**ABOUT THIS TASK**
Beneath this instruction is a block of data; output from it exactly the lines that run from the one containing "text: (807, 139) -> (661, 114), 20 -> 16" through the one containing "text: (1155, 1129) -> (618, 760), Ø75 -> Ø77", inclusive.

EXTRACTED INFORMATION section start

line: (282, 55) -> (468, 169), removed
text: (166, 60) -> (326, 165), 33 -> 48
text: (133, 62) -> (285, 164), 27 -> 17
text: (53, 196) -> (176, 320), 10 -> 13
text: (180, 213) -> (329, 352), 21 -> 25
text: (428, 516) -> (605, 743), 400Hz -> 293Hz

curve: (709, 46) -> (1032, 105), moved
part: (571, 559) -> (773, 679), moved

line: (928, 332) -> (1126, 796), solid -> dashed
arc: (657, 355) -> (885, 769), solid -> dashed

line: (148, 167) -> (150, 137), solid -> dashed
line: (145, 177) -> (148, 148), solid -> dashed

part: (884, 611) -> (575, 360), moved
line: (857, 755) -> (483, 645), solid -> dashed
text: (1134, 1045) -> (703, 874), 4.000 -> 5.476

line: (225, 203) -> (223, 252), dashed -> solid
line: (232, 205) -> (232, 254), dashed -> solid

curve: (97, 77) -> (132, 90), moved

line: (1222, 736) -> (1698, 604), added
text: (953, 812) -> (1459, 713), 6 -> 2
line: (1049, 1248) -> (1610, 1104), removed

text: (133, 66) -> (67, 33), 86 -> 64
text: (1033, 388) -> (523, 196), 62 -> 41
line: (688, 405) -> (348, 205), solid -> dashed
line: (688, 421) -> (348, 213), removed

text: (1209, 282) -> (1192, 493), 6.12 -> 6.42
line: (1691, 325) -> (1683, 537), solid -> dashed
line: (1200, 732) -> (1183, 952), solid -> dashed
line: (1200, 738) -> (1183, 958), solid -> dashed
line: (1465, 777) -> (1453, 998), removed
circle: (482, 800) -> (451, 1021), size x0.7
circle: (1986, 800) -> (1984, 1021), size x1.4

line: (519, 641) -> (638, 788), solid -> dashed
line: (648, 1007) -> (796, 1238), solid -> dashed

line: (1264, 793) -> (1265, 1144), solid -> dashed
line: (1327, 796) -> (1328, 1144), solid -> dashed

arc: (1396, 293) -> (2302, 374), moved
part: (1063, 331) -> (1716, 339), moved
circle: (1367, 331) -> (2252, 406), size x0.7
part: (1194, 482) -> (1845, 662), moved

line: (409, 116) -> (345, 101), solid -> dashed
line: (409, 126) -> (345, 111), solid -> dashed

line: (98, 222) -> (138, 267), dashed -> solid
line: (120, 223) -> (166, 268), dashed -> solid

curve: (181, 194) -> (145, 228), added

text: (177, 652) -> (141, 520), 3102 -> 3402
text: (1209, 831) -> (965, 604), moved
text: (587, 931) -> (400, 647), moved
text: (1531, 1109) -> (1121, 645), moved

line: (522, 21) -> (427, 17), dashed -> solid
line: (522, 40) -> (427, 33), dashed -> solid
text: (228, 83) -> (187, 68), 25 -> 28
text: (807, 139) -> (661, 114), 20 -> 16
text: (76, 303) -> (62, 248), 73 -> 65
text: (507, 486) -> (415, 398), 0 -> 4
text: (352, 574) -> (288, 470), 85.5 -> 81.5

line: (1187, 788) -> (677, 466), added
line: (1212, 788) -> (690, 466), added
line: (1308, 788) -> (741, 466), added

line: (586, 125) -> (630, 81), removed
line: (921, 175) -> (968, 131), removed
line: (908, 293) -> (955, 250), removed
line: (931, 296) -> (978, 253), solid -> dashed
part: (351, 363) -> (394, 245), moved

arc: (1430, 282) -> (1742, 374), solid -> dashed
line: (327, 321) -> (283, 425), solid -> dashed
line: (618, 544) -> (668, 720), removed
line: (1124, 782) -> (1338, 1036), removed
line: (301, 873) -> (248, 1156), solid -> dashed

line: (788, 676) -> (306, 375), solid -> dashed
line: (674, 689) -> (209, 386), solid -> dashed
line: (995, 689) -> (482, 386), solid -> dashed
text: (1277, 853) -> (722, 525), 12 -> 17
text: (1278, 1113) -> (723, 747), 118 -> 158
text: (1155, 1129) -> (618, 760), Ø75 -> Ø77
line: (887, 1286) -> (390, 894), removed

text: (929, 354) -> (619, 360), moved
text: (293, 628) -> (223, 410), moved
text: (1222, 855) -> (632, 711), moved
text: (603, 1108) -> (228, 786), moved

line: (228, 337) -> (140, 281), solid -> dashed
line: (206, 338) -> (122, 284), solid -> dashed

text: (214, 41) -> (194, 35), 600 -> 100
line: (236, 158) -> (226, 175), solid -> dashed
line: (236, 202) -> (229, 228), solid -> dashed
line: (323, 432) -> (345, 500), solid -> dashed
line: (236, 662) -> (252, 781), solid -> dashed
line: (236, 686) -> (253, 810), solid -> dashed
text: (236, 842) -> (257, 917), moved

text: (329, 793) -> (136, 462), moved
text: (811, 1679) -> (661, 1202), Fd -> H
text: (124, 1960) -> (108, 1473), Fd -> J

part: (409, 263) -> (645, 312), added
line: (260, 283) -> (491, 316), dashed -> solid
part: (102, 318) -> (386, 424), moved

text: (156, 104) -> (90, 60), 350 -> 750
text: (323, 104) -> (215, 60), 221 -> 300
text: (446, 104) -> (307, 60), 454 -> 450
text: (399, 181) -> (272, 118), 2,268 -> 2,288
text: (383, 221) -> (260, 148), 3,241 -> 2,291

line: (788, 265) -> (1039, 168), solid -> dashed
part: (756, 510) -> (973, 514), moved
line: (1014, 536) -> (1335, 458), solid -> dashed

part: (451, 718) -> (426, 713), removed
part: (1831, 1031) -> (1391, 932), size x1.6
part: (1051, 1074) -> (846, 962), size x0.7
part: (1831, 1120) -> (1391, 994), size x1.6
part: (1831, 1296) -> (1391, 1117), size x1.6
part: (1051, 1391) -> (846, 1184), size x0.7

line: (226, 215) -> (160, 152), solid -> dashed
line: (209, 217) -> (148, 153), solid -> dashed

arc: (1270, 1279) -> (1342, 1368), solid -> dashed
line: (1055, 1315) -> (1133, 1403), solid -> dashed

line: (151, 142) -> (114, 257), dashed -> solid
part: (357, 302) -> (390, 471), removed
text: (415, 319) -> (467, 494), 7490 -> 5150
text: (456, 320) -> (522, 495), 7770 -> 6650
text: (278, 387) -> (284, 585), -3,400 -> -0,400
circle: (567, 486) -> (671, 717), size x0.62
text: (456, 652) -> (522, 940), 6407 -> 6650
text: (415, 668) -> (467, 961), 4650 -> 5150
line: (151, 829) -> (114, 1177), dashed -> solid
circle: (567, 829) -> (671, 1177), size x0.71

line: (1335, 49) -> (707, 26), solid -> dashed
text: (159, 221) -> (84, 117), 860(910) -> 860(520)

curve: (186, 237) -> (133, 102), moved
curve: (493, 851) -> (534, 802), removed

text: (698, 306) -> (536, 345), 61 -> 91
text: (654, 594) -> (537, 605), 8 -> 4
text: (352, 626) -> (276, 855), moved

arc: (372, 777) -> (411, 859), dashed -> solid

EXTRACTED INFORMATION section end

**EXPECTED ANSWER**
text: (807, 139) -> (661, 114), 20 -> 16
text: (76, 303) -> (62, 248), 73 -> 65
text: (507, 486) -> (415, 398), 0 -> 4
text: (352, 574) -> (288, 470), 85.5 -> 81.5

line: (1187, 788) -> (677, 466), added
line: (1212, 788) -> (690, 466), added
line: (1308, 788) -> (741, 466), added

line: (586, 125) -> (630, 81), removed
line: (921, 175) -> (968, 131), removed
line: (908, 293) -> (955, 250), removed
line: (931, 296) -> (978, 253), solid -> dashed
part: (351, 363) -> (394, 245), moved

arc: (1430, 282) -> (1742, 374), solid -> dashed
line: (327, 321) -> (283, 425), solid -> dashed
line: (618, 544) -> (668, 720), removed
line: (1124, 782) -> (1338, 1036), removed
line: (301, 873) -> (248, 1156), solid -> dashed

line: (788, 676) -> (306, 375), solid -> dashed
line: (674, 689) -> (209, 386), solid -> dashed
line: (995, 689) -> (482, 386), solid -> dashed
text: (1277, 853) -> (722, 525), 12 -> 17
text: (1278, 1113) -> (723, 747), 118 -> 158
text: (1155, 1129) -> (618, 760), Ø75 -> Ø77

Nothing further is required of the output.